Communication is especially important if you are going to be unable to accept a flexible working request. Simply saying no without providing a reasonable explanation will not only breed resentment, but could lead to you facing an Employment Tribunal claim – remember that such claims can now be brought without the employee having to pay a fee. Equally, even if you are not in a position to agree with an employee’s flexible working request, more often than not the employee will appreciate that you have taken the time to sit down and consider their request properly, explained your concerns and considered possible alternatives.

  1. Keep a paper trail

It is essential to document the process you have followed and any actions that have been taken as a result of a flexible working request. In particular, you need to ensure that any business reasons for refusing the request fall into one or more of the specified grounds (see these outlined in last week’s blog here) and that those are supported by evidence, not simply based on assumption. While an employee will often only choose to take legal action as a last resort, if they do so and you are unable to evidence your process and reasons for refusal, even if you have legitimate reasons for refusing the request, you are likely to lose the claim.

  1. Do not predetermine the outcome

This stands to reason! It’s always worthwhile considering trying the arrangements on a trial basis to give both sides the opportunity to properly assess their impact, as above. If you do this, and obtain strong evidence that the arrangements have had a negative effect, then you will be justified in then informing the employee that you are unable to continue with those arrangements on an open-ended basis and requiring them to return to their previous working arrangements, with less risk of a potential claim arising as a result.

And what not to do…

Do not reject flexible working requests out of hand. It’s important to ensure that this isn’t evidenced in any of the paperwork created about a request. If you have ignored the request completely, handled it in an unreasonable manner, or do not have legitimate grounds to refuse the request, should the employee have more than two years’ service, then they may decide to resign and seek to claim that their resignation amounts to a constructive unfair dismissal.

Of greater concern and risk is where the reason for the employee’s request is linked to childcare commitments, particularly where the employee is female (because it is easier for them to establish that the refusal indirectly discriminated against them on the grounds of sex), or where the reason for the request is following medical advice and the employee has an underlying long-term health problem that is impacting their ability to attend and perform work regularly. In either of these two scenarios, refusal of a request carries a much greater risk of the employee pursuing a claim of indirect sex discrimination or disability discrimination.

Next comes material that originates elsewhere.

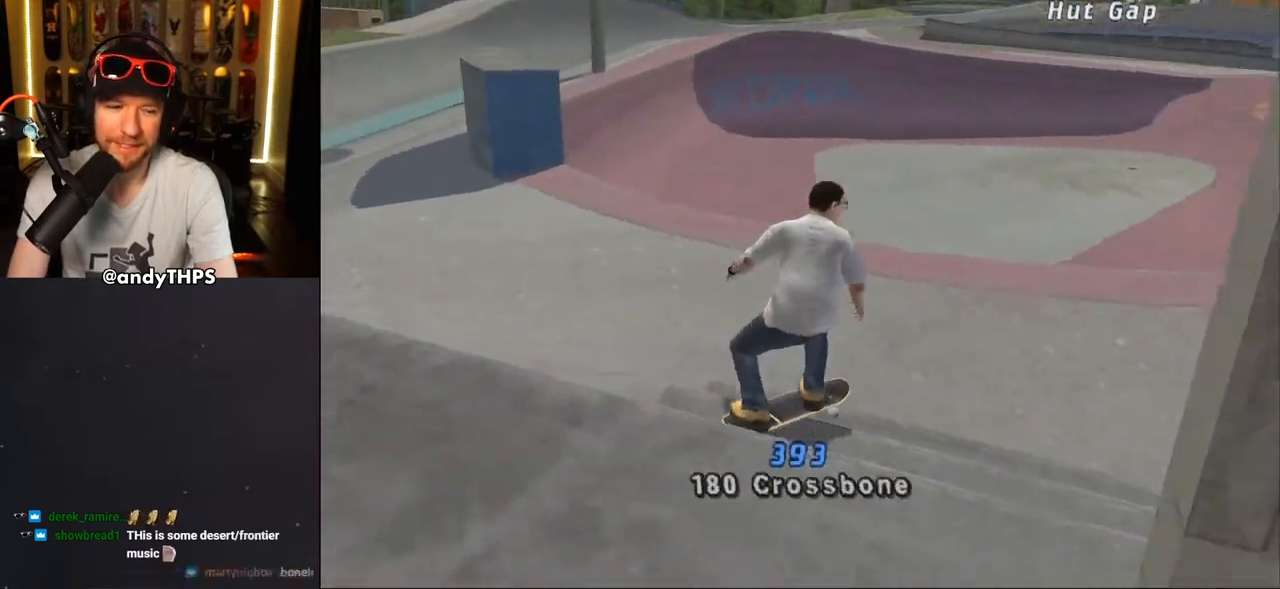
{"buttons": ["CROSS", "DPAD_LEFT"], "left_stick": "center", "right_stick": "center", "events": [[67, "CROSS", "down"], [67, "DPAD_LEFT", "down"], [383, "CROSS", "up"], [467, "CROSS", "down"]]}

Both of these claims, if successful, can lead to awards of compensation for injury to feelings, as well as compensation for any lost earnings (which might arise if the employee has resigned as a result of a refusal of the flexible working request). Remember that there is no cap on the amount that an Employment Tribunal can award in successful discrimination claims, and even an injury to feelings award which is in the lower band, could be up to £8,400. Always take legal advice before dealing with any difficult cases.

The bottom line is that communication and a positive approach will ultimately go a long way to reassuring your employees that you respect and value their input and well-being at work, even if you are unable to agree to their request.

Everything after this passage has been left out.